Topology keys and TAR could both prevent cross-zone traffic when everything was going well, which is great for reducing costs. However, they wouldn’t ever allow traffic outside the zone, not even if all the pods in your zone went down… which is problematic for reliability. (They also had fairly baroque requirements around how many zones were required, how many endpoints per zone, etc.) Traffic distribution, for those running clusters new enough to use it, helps because it can let traffic cross zones if all the endpoints in a given zone crash.

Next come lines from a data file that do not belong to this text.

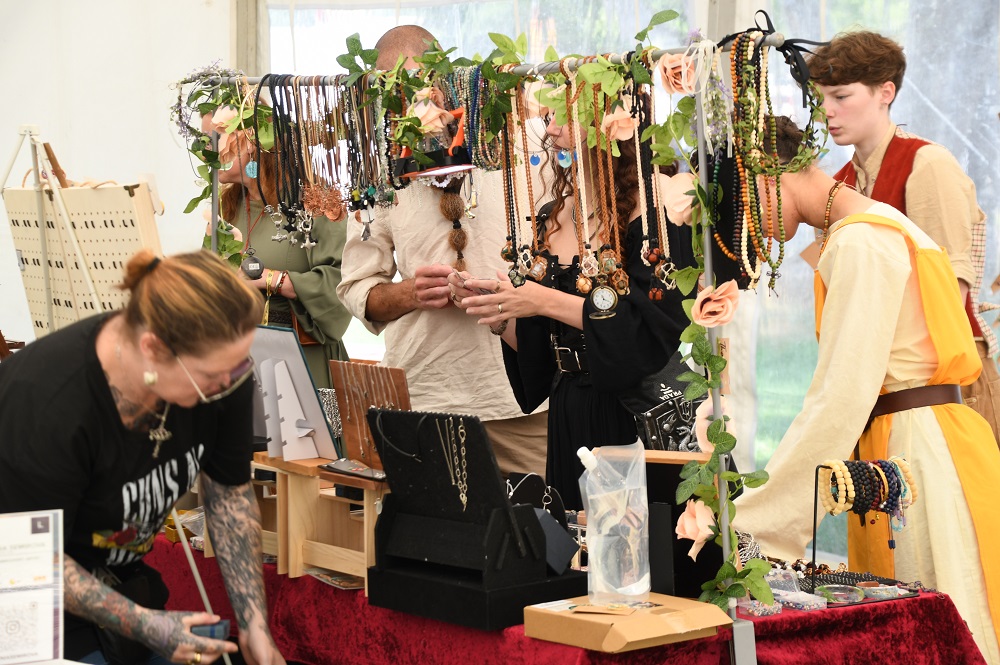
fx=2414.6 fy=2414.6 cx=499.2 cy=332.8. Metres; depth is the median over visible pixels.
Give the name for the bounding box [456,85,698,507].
woman
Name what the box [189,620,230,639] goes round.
phone
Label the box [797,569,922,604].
tray
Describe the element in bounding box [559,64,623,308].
necklace
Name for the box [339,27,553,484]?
man
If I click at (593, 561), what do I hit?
plastic bag
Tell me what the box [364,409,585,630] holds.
jewelry display stand
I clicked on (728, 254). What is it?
bead necklace
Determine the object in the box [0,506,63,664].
sign
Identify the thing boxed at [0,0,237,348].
tent wall
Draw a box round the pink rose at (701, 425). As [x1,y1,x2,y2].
[693,393,736,452]
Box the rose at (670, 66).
[655,52,697,95]
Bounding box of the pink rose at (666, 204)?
[660,171,697,224]
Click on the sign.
(30, 607)
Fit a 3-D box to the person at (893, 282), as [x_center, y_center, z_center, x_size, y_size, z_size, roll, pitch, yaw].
[0.781,0.318,4.880,0.576,1.401,0.580,-3,3,-36]
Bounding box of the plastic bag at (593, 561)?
[576,442,650,604]
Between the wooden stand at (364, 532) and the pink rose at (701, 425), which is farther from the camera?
the wooden stand at (364, 532)
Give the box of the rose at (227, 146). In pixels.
[216,127,253,167]
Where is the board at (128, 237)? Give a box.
[4,175,164,335]
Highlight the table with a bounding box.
[144,533,988,664]
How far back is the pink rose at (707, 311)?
4.22 m
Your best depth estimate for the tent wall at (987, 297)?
8.29 m
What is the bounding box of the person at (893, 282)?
[737,119,999,662]
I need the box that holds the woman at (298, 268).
[203,97,351,387]
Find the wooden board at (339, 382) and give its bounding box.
[328,360,412,470]
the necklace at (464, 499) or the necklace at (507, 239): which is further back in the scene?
the necklace at (507, 239)
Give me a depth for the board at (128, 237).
6.02 m
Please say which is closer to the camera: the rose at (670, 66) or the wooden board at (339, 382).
the rose at (670, 66)
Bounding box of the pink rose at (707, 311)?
[691,279,740,326]
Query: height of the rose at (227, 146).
0.109 m
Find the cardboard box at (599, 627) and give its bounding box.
[524,592,728,652]
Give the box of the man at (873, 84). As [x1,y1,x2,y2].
[806,28,999,447]
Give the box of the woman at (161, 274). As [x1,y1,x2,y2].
[0,244,292,664]
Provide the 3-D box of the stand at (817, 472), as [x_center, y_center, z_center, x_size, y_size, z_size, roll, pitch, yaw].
[0.684,0.355,4.563,0.204,0.235,0.153,-3,3,-36]
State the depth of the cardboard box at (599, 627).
4.00 m
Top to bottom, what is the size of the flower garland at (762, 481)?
0.872 m
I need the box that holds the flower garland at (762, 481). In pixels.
[647,53,774,609]
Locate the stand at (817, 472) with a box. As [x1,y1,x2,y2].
[815,456,916,591]
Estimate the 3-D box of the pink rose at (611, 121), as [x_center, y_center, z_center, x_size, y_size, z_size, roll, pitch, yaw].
[0.230,-0.403,4.638,0.073,0.084,0.074,-3,3,-36]
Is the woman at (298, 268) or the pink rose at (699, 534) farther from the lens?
the woman at (298, 268)
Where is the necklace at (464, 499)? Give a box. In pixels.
[436,416,468,510]
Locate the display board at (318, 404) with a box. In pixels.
[247,325,339,461]
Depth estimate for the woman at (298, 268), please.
6.96 m
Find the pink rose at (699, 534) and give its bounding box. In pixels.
[675,499,715,556]
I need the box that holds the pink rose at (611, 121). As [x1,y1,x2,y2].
[600,103,637,142]
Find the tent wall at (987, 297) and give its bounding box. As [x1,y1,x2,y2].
[251,0,999,555]
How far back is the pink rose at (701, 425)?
4.32 m
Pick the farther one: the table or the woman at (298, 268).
the woman at (298, 268)
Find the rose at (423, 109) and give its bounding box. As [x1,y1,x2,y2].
[406,93,450,135]
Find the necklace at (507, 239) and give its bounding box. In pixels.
[498,80,550,287]
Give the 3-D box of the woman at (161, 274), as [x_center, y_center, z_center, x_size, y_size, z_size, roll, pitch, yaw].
[-0.652,0.489,4.165,0.553,1.221,0.748,0,3,7]
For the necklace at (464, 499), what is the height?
0.146 m
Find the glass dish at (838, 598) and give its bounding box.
[813,583,864,604]
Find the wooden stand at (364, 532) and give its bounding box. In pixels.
[246,452,388,587]
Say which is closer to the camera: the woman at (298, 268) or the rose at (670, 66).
the rose at (670, 66)
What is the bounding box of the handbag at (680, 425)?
[617,355,706,450]
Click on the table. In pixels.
(312, 582)
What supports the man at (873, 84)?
on the floor
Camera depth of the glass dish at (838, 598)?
4.40 m
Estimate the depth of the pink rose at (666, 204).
4.35 m
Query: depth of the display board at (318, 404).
4.91 m
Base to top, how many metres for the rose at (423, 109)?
0.093 m

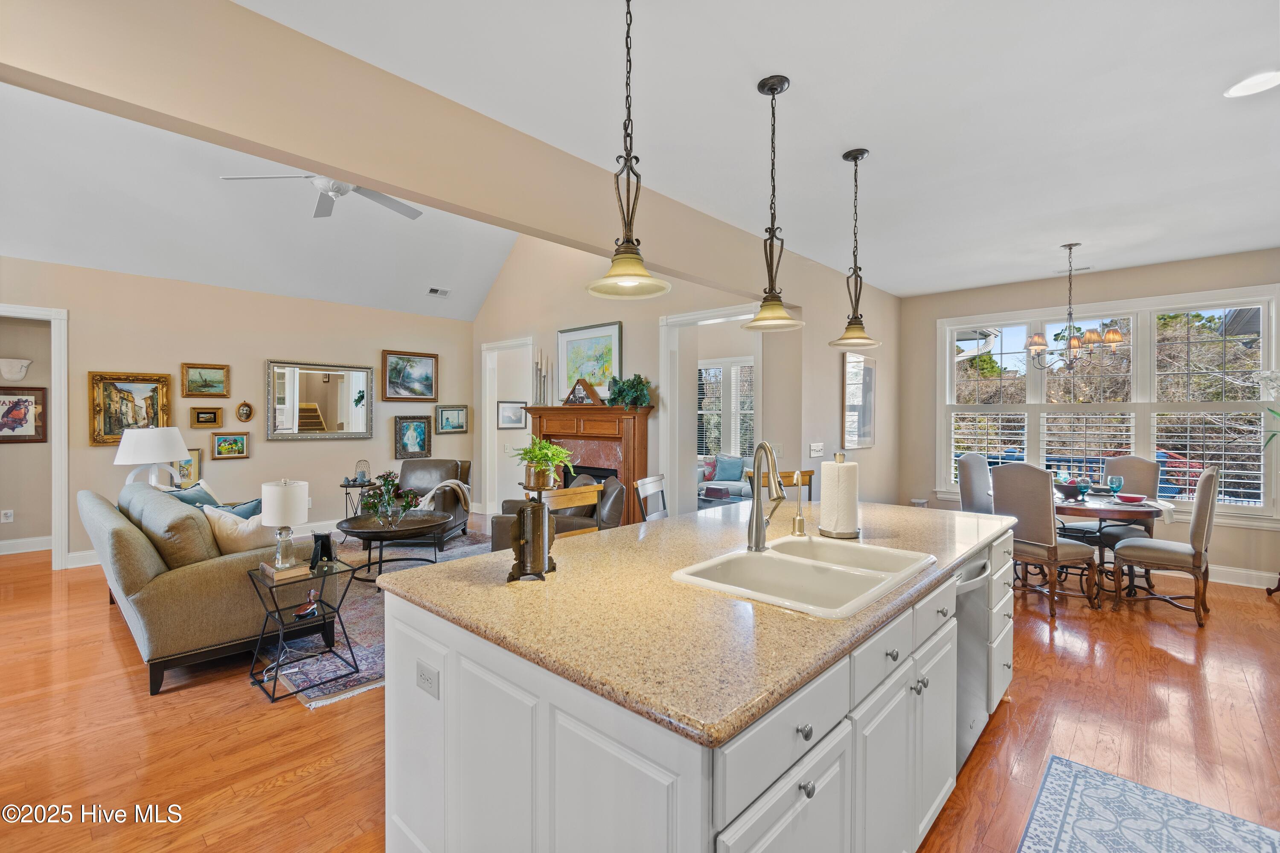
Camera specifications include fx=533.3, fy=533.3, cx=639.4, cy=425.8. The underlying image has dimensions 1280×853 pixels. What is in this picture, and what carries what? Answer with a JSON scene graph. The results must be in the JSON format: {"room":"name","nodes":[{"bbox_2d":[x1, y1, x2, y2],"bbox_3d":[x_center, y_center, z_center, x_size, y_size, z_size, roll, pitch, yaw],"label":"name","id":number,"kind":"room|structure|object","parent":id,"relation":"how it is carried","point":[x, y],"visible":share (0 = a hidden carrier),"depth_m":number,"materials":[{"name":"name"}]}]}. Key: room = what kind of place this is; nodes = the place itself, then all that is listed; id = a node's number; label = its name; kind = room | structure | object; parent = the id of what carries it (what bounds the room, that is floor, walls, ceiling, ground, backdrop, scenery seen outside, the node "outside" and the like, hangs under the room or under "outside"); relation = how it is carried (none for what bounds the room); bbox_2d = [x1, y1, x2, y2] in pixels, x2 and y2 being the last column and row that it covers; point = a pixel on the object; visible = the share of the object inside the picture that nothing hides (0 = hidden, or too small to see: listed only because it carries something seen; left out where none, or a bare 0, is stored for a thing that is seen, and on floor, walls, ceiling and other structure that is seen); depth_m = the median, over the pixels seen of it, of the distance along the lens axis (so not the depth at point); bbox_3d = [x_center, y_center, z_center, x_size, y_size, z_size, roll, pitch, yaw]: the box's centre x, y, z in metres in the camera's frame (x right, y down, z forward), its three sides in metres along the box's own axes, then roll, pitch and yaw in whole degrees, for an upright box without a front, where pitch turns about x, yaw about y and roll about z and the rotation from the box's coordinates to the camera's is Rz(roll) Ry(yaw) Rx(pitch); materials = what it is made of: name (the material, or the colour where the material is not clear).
{"room":"kitchen","nodes":[
{"label":"kitchen","id":0,"kind":"room"},
{"bbox_2d":[0,509,14,522],"bbox_3d":[-6.550,0.932,5.517,0.011,0.121,0.072,1,1,43],"label":"wall outlet","id":1,"kind":"object","parent":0,"point":[8,513],"visible":0.98,"depth_m":5.52,"materials":[{"name":"white plastic"}]},
{"bbox_2d":[0,357,33,381],"bbox_3d":[-6.423,-0.567,5.467,0.147,0.223,0.305,1,1,43],"label":"wall sconce","id":2,"kind":"object","parent":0,"point":[13,376],"visible":0.99,"depth_m":5.44,"materials":[{"name":"white"}]},
{"bbox_2d":[0,386,47,441],"bbox_3d":[-6.372,-0.114,5.394,0.034,0.570,0.498,1,1,43],"label":"framed picture","id":3,"kind":"object","parent":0,"point":[23,401],"visible":1,"depth_m":5.45},
{"bbox_2d":[0,535,52,554],"bbox_3d":[-6.679,1.247,5.228,0.018,0.137,2.135,1,1,43],"label":"baseboard","id":4,"kind":"structure","parent":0,"point":[26,543],"depth_m":5.54,"materials":[{"name":"white paint"}]},
{"bbox_2d":[114,425,189,489],"bbox_3d":[-4.250,0.369,4.663,0.510,0.726,0.508,1,1,43],"label":"table lamp","id":5,"kind":"object","parent":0,"point":[151,456],"visible":0.86,"depth_m":4.53,"materials":[{"name":"white ceramic"}]},
{"bbox_2d":[0,256,477,564],"bbox_3d":[-4.553,-0.106,5.821,0.141,2.850,6.031,1,1,43],"label":"living room wall","id":6,"kind":"structure","parent":0,"point":[254,461],"depth_m":5.82,"materials":[{"name":"beige paint"}]},
{"bbox_2d":[0,304,69,570],"bbox_3d":[-5.799,0.119,4.716,0.512,2.422,1.065,1,1,43],"label":"door frame","id":7,"kind":"structure","parent":6,"relation":"attached to","point":[63,484],"depth_m":4.94,"materials":[{"name":"white paint"}]},
{"bbox_2d":[89,370,175,445],"bbox_3d":[-4.974,-0.176,5.235,0.047,0.685,0.615,1,1,43],"label":"framed painting","id":8,"kind":"object","parent":6,"relation":"attached to","point":[111,431],"visible":0.86,"depth_m":5.20,"materials":[{"name":"gold"}]},
{"bbox_2d":[170,447,203,488],"bbox_3d":[-4.744,0.451,5.512,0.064,0.430,0.336,1,1,43],"label":"framed picture","id":9,"kind":"object","parent":6,"relation":"attached to","point":[196,464],"visible":0.59,"depth_m":5.55,"materials":[{"name":"gold"}]},
{"bbox_2d":[181,362,229,397],"bbox_3d":[-4.681,-0.490,5.753,0.044,0.332,0.406,1,1,43],"label":"framed painting","id":10,"kind":"object","parent":6,"relation":"attached to","point":[219,382],"visible":0.98,"depth_m":5.74,"materials":[{"name":"gold"}]},
{"bbox_2d":[189,406,223,427],"bbox_3d":[-4.626,-0.088,5.685,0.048,0.207,0.284,1,1,43],"label":"framed picture","id":11,"kind":"object","parent":6,"relation":"attached to","point":[213,416],"visible":0.99,"depth_m":5.68,"materials":[{"name":"gold wood"}]},
{"bbox_2d":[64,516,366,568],"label":"baseboard","id":12,"kind":"structure","parent":6,"relation":"attached to","point":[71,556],"depth_m":5.27,"materials":[{"name":"white paint"}]},
{"bbox_2d":[210,430,250,459],"bbox_3d":[-4.450,0.207,5.780,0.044,0.283,0.352,1,1,43],"label":"framed picture","id":13,"kind":"object","parent":6,"relation":"attached to","point":[219,449],"visible":0.98,"depth_m":5.77},
{"bbox_2d":[235,401,253,422],"bbox_3d":[-4.369,-0.153,5.902,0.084,0.221,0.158,1,1,43],"label":"oval picture","id":14,"kind":"object","parent":6,"relation":"attached to","point":[246,414],"visible":0.98,"depth_m":5.89,"materials":[{"name":"gold"}]},
{"bbox_2d":[264,358,374,440],"bbox_3d":[-3.760,-0.299,6.338,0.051,0.915,1.174,1,1,43],"label":"mirror","id":15,"kind":"object","parent":6,"relation":"attached to","point":[311,386],"visible":0.99,"depth_m":6.30,"materials":[{"name":"mirror"}]},
{"bbox_2d":[381,350,437,401],"bbox_3d":[-3.130,-0.672,7.247,0.041,0.638,0.749,1,1,43],"label":"framed painting","id":16,"kind":"object","parent":6,"relation":"attached to","point":[397,374],"visible":0.98,"depth_m":7.23},
{"bbox_2d":[394,414,431,458],"bbox_3d":[-3.015,0.150,7.101,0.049,0.569,0.470,1,1,43],"label":"framed picture","id":17,"kind":"object","parent":6,"relation":"attached to","point":[411,424],"visible":0.99,"depth_m":7.09},
{"bbox_2d":[435,404,469,433],"bbox_3d":[-2.629,-0.096,7.464,0.039,0.380,0.474,1,1,43],"label":"framed picture","id":18,"kind":"object","parent":6,"relation":"attached to","point":[459,414],"visible":0.99,"depth_m":7.45},
{"bbox_2d":[0,82,527,323],"bbox_3d":[-2.803,-2.061,4.596,4.148,1.187,6.336,1,1,43],"label":"vaulted ceiling","id":19,"kind":"structure","parent":0,"point":[492,269],"depth_m":4.96,"materials":[{"name":"white paint"}]},
{"bbox_2d":[219,172,423,219],"bbox_3d":[-2.240,-1.892,3.834,1.324,0.535,1.315,1,1,43],"label":"ceiling fan","id":20,"kind":"object","parent":19,"relation":"hanging from","point":[339,187],"visible":0.6,"depth_m":3.90,"materials":[{"name":"white metal"}]},
{"bbox_2d":[426,286,450,297],"bbox_3d":[-2.607,-1.733,6.910,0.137,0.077,0.295,1,1,43],"label":"ceiling vent","id":21,"kind":"object","parent":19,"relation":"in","point":[434,292],"visible":0.99,"depth_m":6.89,"materials":[{"name":"white metal"}]},
{"bbox_2d":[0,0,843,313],"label":"ceiling beam","id":22,"kind":"structure","parent":0,"point":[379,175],"depth_m":2.06,"materials":[{"name":"beige paint"}]},
{"bbox_2d":[471,230,805,519],"bbox_3d":[-0.512,-0.772,6.373,4.713,4.239,0.138,1,1,43],"label":"fireplace wall","id":23,"kind":"structure","parent":0,"point":[627,349],"depth_m":6.02,"materials":[{"name":"beige paint"}]},
{"bbox_2d":[480,336,533,512],"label":"doorway","id":24,"kind":"object","parent":23,"relation":"in","point":[487,411],"visible":0.59,"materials":[{"name":"white paint"}]},
{"bbox_2d":[497,400,527,429],"bbox_3d":[-1.729,-0.146,7.220,0.031,0.359,0.447,1,1,43],"label":"framed picture","id":25,"kind":"object","parent":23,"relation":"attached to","point":[507,416],"visible":0.97,"depth_m":7.21},
{"bbox_2d":[556,320,622,401],"bbox_3d":[-0.613,-0.729,6.253,1.021,0.883,0.038,1,1,43],"label":"framed painting","id":26,"kind":"object","parent":23,"relation":"attached to","point":[560,341],"visible":0.79,"depth_m":6.23},
{"bbox_2d":[523,403,655,524],"bbox_3d":[-0.668,0.532,6.136,1.832,1.534,0.488,1,1,43],"label":"fireplace","id":27,"kind":"object","parent":23,"relation":"attached to","point":[620,414],"visible":0.62,"depth_m":5.89,"materials":[{"name":"wood"}]},
{"bbox_2d":[532,349,549,404],"bbox_3d":[-1.198,-0.589,6.536,0.265,0.693,0.108,1,1,43],"label":"candle holder","id":28,"kind":"object","parent":27,"relation":"on","point":[539,376],"visible":0.97,"depth_m":6.53,"materials":[{"name":"metal"}]},
{"bbox_2d":[562,378,603,405],"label":"flag display case","id":29,"kind":"object","parent":27,"relation":"on","point":[582,384],"visible":1,"depth_m":5.92,"materials":[{"name":"brown wood"}]},
{"bbox_2d":[606,374,653,410],"bbox_3d":[-0.116,-0.349,5.609,0.557,0.389,0.421,1,1,43],"label":"potted plant","id":30,"kind":"object","parent":27,"relation":"on","point":[640,382],"visible":0.96,"depth_m":5.55,"materials":[{"name":"green plant"}]},
{"bbox_2d":[659,302,760,512],"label":"doorway frame","id":31,"kind":"object","parent":23,"relation":"attached to","point":[677,319],"visible":0.54,"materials":[{"name":"white paint"}]},
{"bbox_2d":[0,514,1279,852],"bbox_3d":[-0.697,1.403,4.211,10.738,0.100,10.462,1,1,43],"label":"floor","id":32,"kind":"structure","parent":0,"point":[111,650],"depth_m":2.43,"materials":[{"name":"brown wood"}]},
{"bbox_2d":[78,480,329,695],"bbox_3d":[-3.012,0.899,3.705,2.208,0.908,0.978,1,1,43],"label":"sofa","id":33,"kind":"object","parent":32,"relation":"on","point":[204,583],"visible":0.74,"depth_m":2.92,"materials":[{"name":"fabric"}]},
{"bbox_2d":[163,480,221,509],"bbox_3d":[-3.397,0.641,4.049,0.252,0.392,0.466,0,1,-7],"label":"throw pillow","id":34,"kind":"object","parent":33,"relation":"on","point":[184,496],"visible":0.31,"depth_m":4.03,"materials":[{"name":"fabric"}]},
{"bbox_2d":[210,496,261,519],"bbox_3d":[-2.843,0.682,3.700,0.251,0.355,0.389,0,1,22],"label":"throw pillow","id":35,"kind":"object","parent":33,"relation":"on","point":[239,513],"visible":0.31,"depth_m":3.70,"materials":[{"name":"fabric"}]},
{"bbox_2d":[202,504,278,557],"bbox_3d":[-2.410,0.675,3.306,0.311,0.380,0.441,0,1,26],"label":"throw pillow","id":36,"kind":"object","parent":33,"relation":"on","point":[221,523],"visible":0.58,"depth_m":3.19,"materials":[{"name":"beige fabric"}]},
{"bbox_2d":[245,554,360,704],"bbox_3d":[-1.832,1.078,2.907,0.435,0.569,0.436,1,1,43],"label":"side table","id":37,"kind":"object","parent":32,"relation":"on","point":[274,688],"visible":0.79,"depth_m":2.87,"materials":[{"name":"black metal"}]},
{"bbox_2d":[261,480,308,571],"bbox_3d":[-1.900,0.531,2.864,0.208,0.464,0.208,1,1,43],"label":"table lamp","id":38,"kind":"object","parent":37,"relation":"on","point":[279,565],"visible":1,"depth_m":2.80,"materials":[{"name":"white fabric"}]},
{"bbox_2d":[258,559,312,581],"bbox_3d":[-1.924,0.780,2.897,0.225,0.039,0.166,1,1,43],"label":"book","id":39,"kind":"object","parent":37,"relation":"on","point":[294,571],"visible":0.77,"depth_m":2.84,"materials":[{"name":"paper"}]},
{"bbox_2d":[294,589,320,618],"bbox_3d":[-1.757,0.938,2.830,0.083,0.112,0.141,0,1,2],"label":"figurine","id":40,"kind":"object","parent":37,"relation":"on","point":[309,610],"visible":0.99,"depth_m":2.81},
{"bbox_2d":[310,532,336,568],"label":"picture frame","id":41,"kind":"object","parent":37,"relation":"on","point":[321,545],"visible":1,"depth_m":2.99,"materials":[{"name":"black"}]},
{"bbox_2d":[339,478,383,518],"bbox_3d":[-3.343,0.989,6.493,0.446,0.619,0.526,1,1,43],"label":"side table","id":42,"kind":"object","parent":32,"relation":"on","point":[344,486],"visible":0.41,"depth_m":6.37,"materials":[{"name":"black metal"}]},
{"bbox_2d":[352,458,371,484],"bbox_3d":[-3.284,0.527,6.318,0.172,0.290,0.171,1,1,43],"label":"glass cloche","id":43,"kind":"object","parent":42,"relation":"on","point":[362,473],"visible":1,"depth_m":6.28,"materials":[{"name":"glass"}]},
{"bbox_2d":[258,528,493,707],"bbox_3d":[-1.798,1.336,4.418,2.775,0.012,2.706,1,1,43],"label":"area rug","id":44,"kind":"object","parent":32,"relation":"on","point":[356,638],"visible":0.25,"depth_m":3.47,"materials":[{"name":"carpet"}]},
{"bbox_2d":[335,510,450,581],"bbox_3d":[-2.168,1.089,4.743,0.996,0.472,0.962,1,1,43],"label":"coffee table","id":45,"kind":"object","parent":44,"relation":"on","point":[402,533],"visible":0.85,"depth_m":4.58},
{"bbox_2d":[358,471,422,526],"bbox_3d":[-2.167,0.635,4.650,0.532,0.449,0.526,1,1,43],"label":"flower arrangement","id":46,"kind":"object","parent":45,"relation":"on","point":[404,506],"visible":0.99,"depth_m":4.58,"materials":[{"name":"green plant"}]},
{"bbox_2d":[396,458,473,546],"bbox_3d":[-2.448,0.856,6.123,0.824,0.889,0.923,0,1,3],"label":"armchair","id":47,"kind":"object","parent":32,"relation":"on","point":[426,469],"visible":0.64,"depth_m":6.17,"materials":[{"name":"leather"}]},
{"bbox_2d":[418,479,471,512],"bbox_3d":[-2.143,0.790,5.871,0.579,0.365,0.413,0,1,0],"label":"throw blanket","id":48,"kind":"object","parent":47,"relation":"on","point":[452,481],"visible":0.66,"depth_m":5.77,"materials":[{"name":"fabric"}]},
{"bbox_2d":[485,473,625,549],"bbox_3d":[-0.695,0.888,4.764,1.077,0.901,0.981,0,1,-9],"label":"armchair","id":49,"kind":"object","parent":32,"relation":"on","point":[499,543],"visible":0.28,"depth_m":4.48,"materials":[{"name":"leather"}]},
{"bbox_2d":[539,484,599,537],"bbox_3d":[-0.271,0.850,2.799,0.466,1.032,0.457,1,1,43],"label":"wooden chair","id":50,"kind":"object","parent":32,"relation":"on","point":[582,491],"visible":0.19,"depth_m":2.96,"materials":[{"name":"brown wood"}]},
{"bbox_2d":[633,474,668,520],"bbox_3d":[0.253,0.840,3.349,0.480,1.036,0.457,0,1,24],"label":"bar stool","id":51,"kind":"object","parent":32,"relation":"on","point":[647,481],"visible":0.31,"depth_m":3.42,"materials":[{"name":"silver metal"}]},
{"bbox_2d":[384,520,1008,852],"bbox_3d":[0.541,0.941,2.155,1.255,0.885,2.604,1,1,43],"label":"kitchen island","id":52,"kind":"object","parent":32,"relation":"on","point":[444,712],"visible":0.58,"depth_m":1.32,"materials":[{"name":"white paint"}]},
{"bbox_2d":[415,659,439,699],"bbox_3d":[-0.580,0.689,1.448,0.111,0.073,0.009,1,1,43],"label":"electrical outlet","id":53,"kind":"object","parent":52,"relation":"attached to","point":[426,680],"visible":0.98,"depth_m":1.44,"materials":[{"name":"white plastic"}]},
{"bbox_2d":[377,495,1009,750],"bbox_3d":[0.498,0.494,2.225,1.377,0.039,2.522,1,1,43],"label":"granite countertop","id":54,"kind":"structure","parent":52,"relation":"on","point":[662,528],"depth_m":1.39,"materials":[{"name":"beige stone"}]},
{"bbox_2d":[506,491,557,580],"bbox_3d":[-0.337,0.347,1.695,0.135,0.251,0.187,0,1,6],"label":"decorative stand","id":55,"kind":"object","parent":54,"relation":"on","point":[544,526],"visible":0.99,"depth_m":1.65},
{"bbox_2d":[510,435,576,489],"bbox_3d":[-0.558,0.204,3.123,0.448,0.307,0.438,1,1,43],"label":"potted plant","id":56,"kind":"object","parent":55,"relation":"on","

But all three of these systems have a major caveat: they only pay attention to whether or not a pod passes its readiness check. If all the pods in a given zone pass their readiness check, but they’re all overloaded and slow, both traffic distribution and TAR will refuse to go out of zone – even if bringing in capacity from other zones would dramatically improve performance.
Smarter Routing
Taking all this into consideration, if you really want to control costs and maintain reliability, your only current option is to bring in some additional software. Service meshes and CNIs can both dramatically extend your options for Kubernetes networking, with Linkerd’s High Availability Zonal Load Balancing (HAZL) being the first thing designed for exactly this job of minimizing cross-zone traffic while still crossing zones when the application needs it. Since a mesh has more information available about how well a given endpoint is actually performing, it can make much better decisions about when to allow traffic to cross zones. This approach requires running additional software but can give you the best of both worlds: all the reliability guarantees of multi-zone clusters, without the out-of-control costs.
Overall, multi-zone clusters can be a powerful tool for preserving your ability to function even in the face of widespread failures. Using them effectively, as always, requires understanding what they can do, what they protect against – and how they can affect your cloud provider bill.